11. This application was brought on 14/8/17 soon after the order of dismissal of the suit which means without much delay. The Advocate profusely apologized to the Court for delay, seeking indulgence that his mistakes should not be visited upon his innocent client and that his client’s interests not to be jeopardized for his mistake. Indeed, he admitted that he ought to have planned his diary better. In the case of BelindaMurai & Others – Vs – Amos Wainaina [1978] KLR 278per Madan JA (as he then), cited with approval in the Nyeri CA 18/2013 (supra), that the door of justice is not closed because a mistake has been made by a lawyer of experience who ought to know better. The Court may not condone it but it ought certainly to do whatever is necessary to rectify it if the interests of justice so dictate.” In this case it is the delay of the Advocate to attend Court that led to the dismissal of the suit for want of prosecution.
I am also satisfied that the conduct of the party and his Advocate were not intended to obstruct or delay the cause of justice. That notwithstanding, the learned Advocate of the Plaintiff admitted that he should have planned his diary better to enable him handle his client cases instead of having cases in two superior Courts (Nyeri & Muranga) approximately 80 kilometers apart the same day which do not allow him much time to move from one Court to another.
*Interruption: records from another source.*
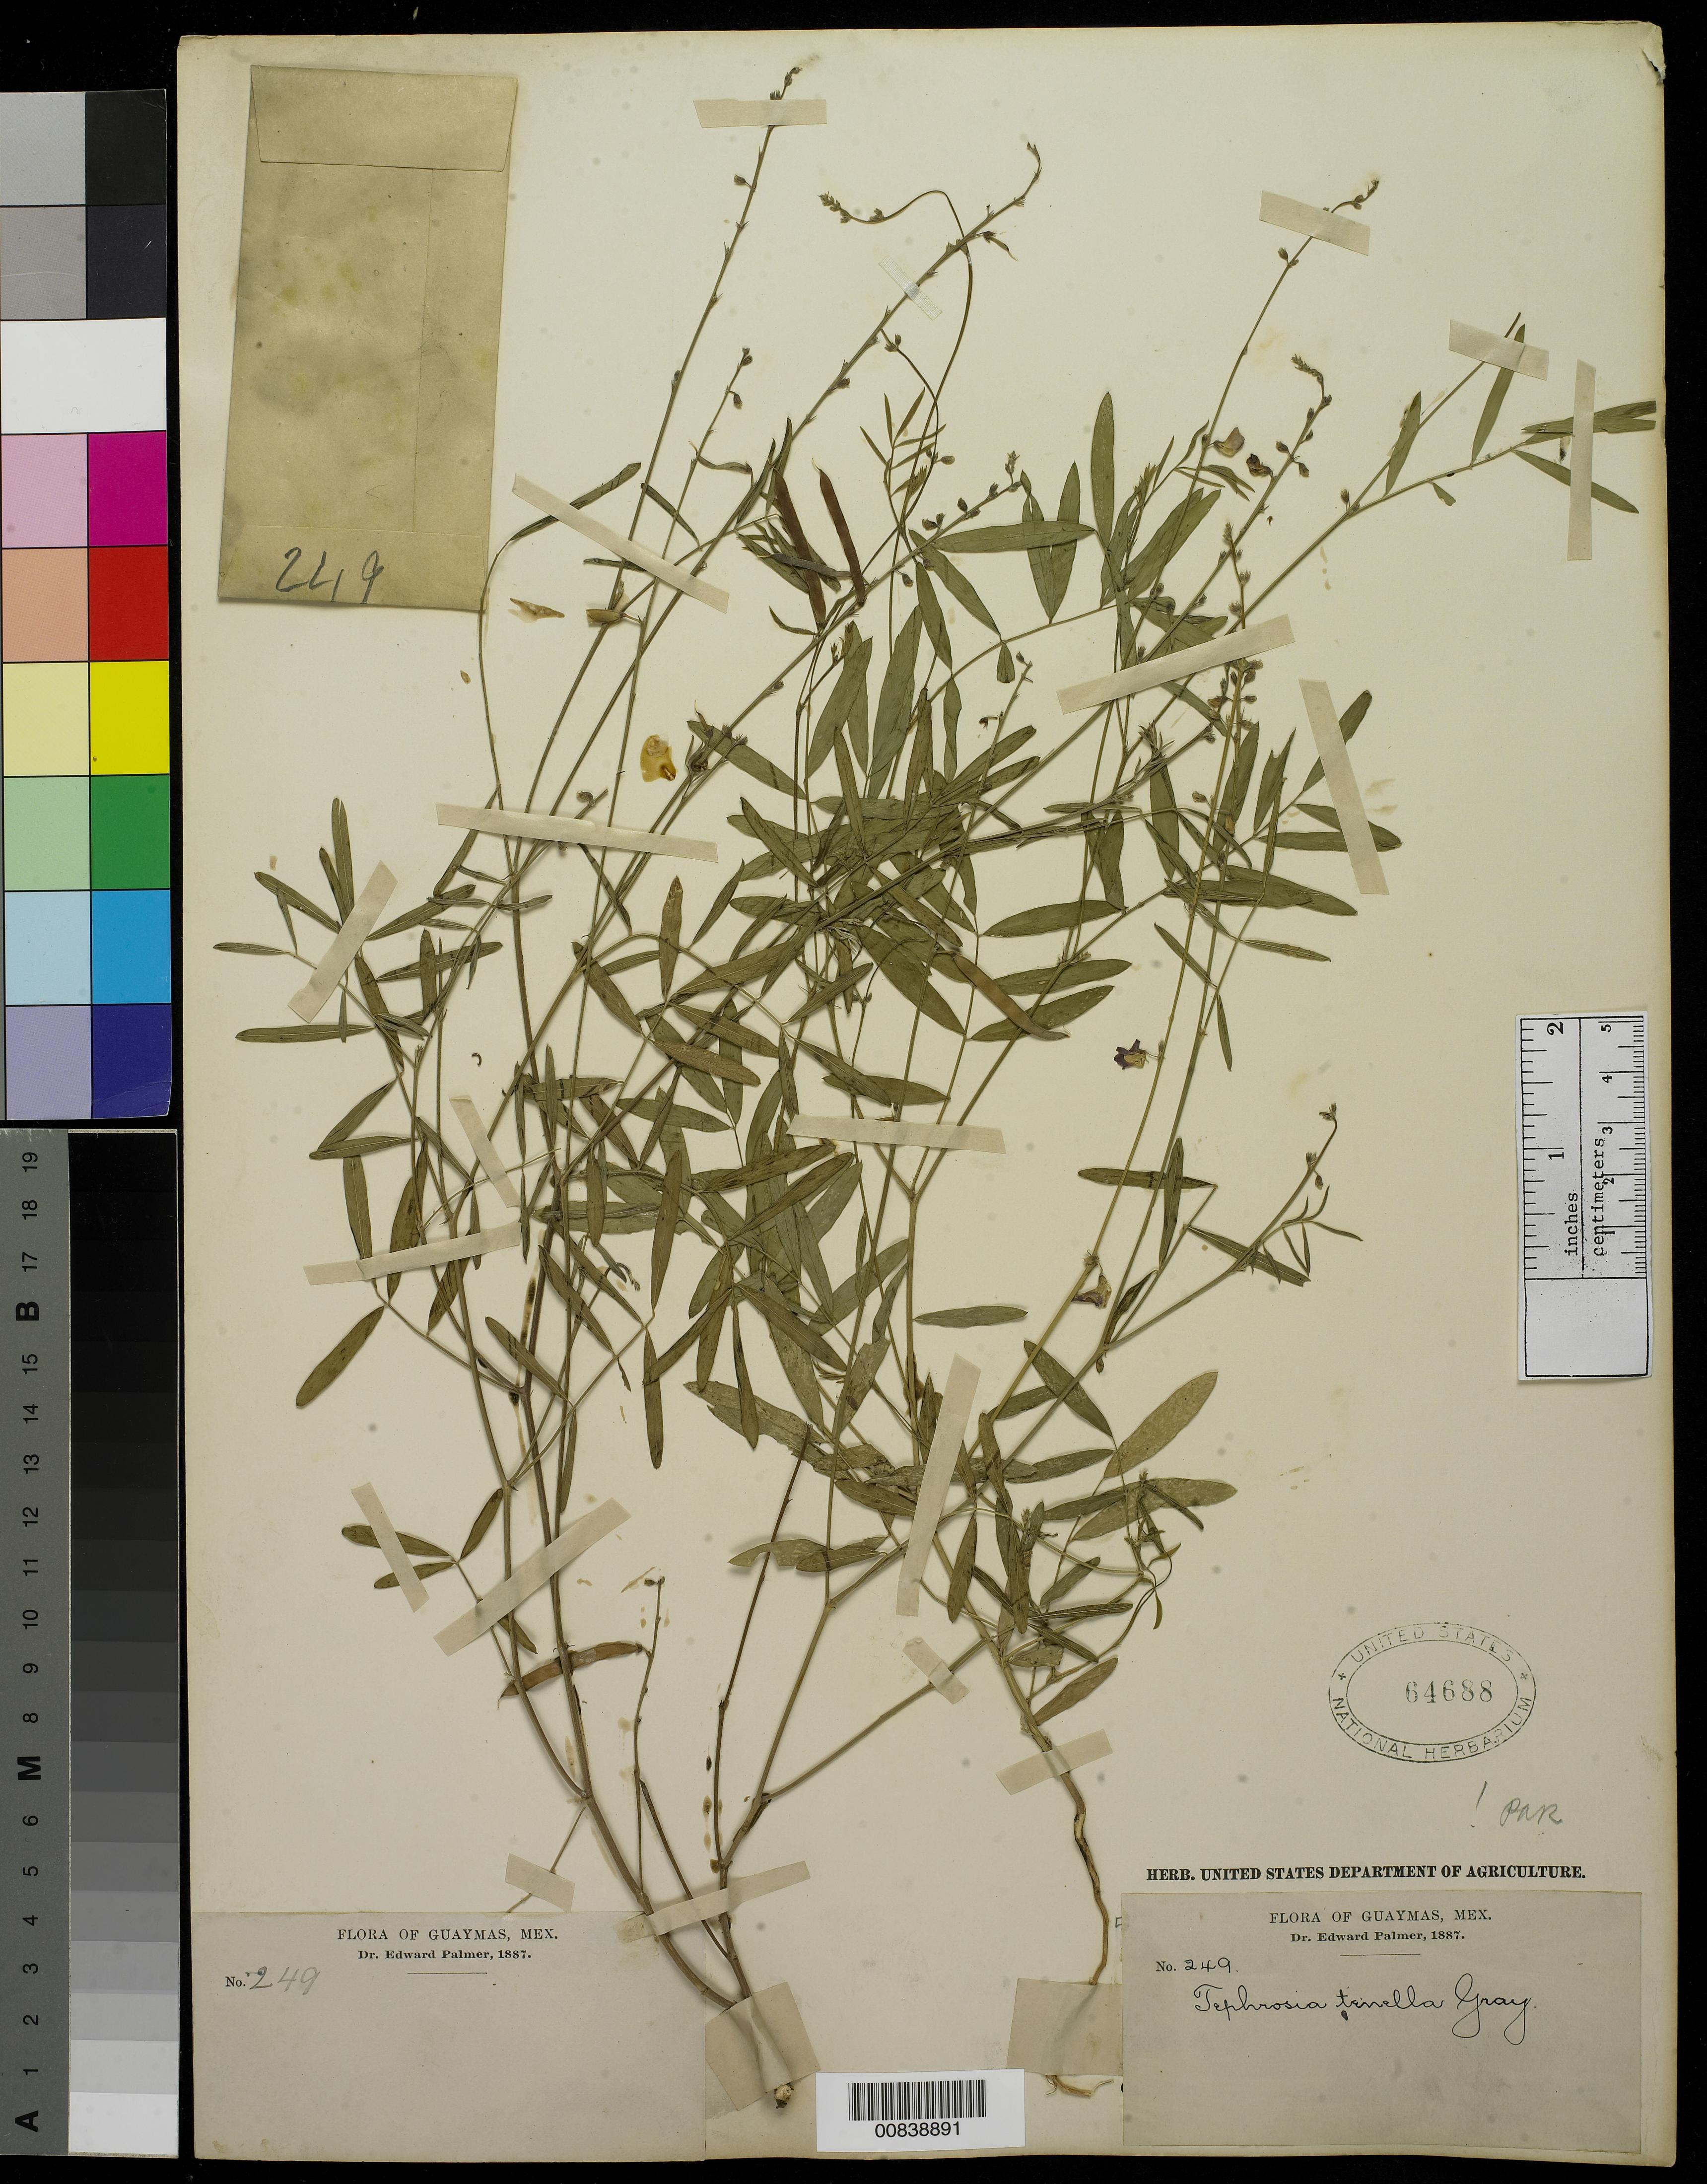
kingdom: Plantae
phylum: Tracheophyta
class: Magnoliopsida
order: Fabales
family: Fabaceae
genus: Tephrosia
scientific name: Tephrosia tenella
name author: A. Gray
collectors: E. Palmer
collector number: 249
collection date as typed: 1887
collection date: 1887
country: Mexico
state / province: Sonora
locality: Guaymas, Sonora.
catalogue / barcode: US 64688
That being the case the conduct of the Advocate is unacceptable and cannot be tolerated by the Court as it slows the administration of justice.
12. Cognizant of the provisions of fair hearing in the Constitution of Kenya, 2010 which states that every person’s right to have any dispute determined be decided fairly, coupled with Art 159 (2) (d) of the said constitution, which obliges the Court to do justice to all without undue regard to technicalities, in addition, the Civil Procedure Act under Section 1A and 1B of the Civil Procedure Act which mandates this Court to do substantive justice and not to dwell on technicalities, and adopting the dicta of the Court of Appeal observed in Richard Ncharpi – Vs – IEBC & 2 Others [2013] EKLR as follows;
“Nowadays pendulums have swung and the Courts have shifted towards addressing substantive justice and no longer worship at the altar of technicalities.”
I am satisfied that the respondents will not suffer prejudice that cannot be met by an award of costs. I find and hold that this is an application that has merit.
13. The final orders are as follows; -
a). The application dated 2/4/16 is merited and is hereby allowed with the consequence that the suit filed on the 28/7/2016 is hereby reinstated.
b). That the parties take steps to list the matter for hearing within the next 30 days.
c). Costs to the Respondent.
DELIVERED, DATED AND SIGNED AT MURANG’A THIS 18TH DAY OF OCTOBER 2017.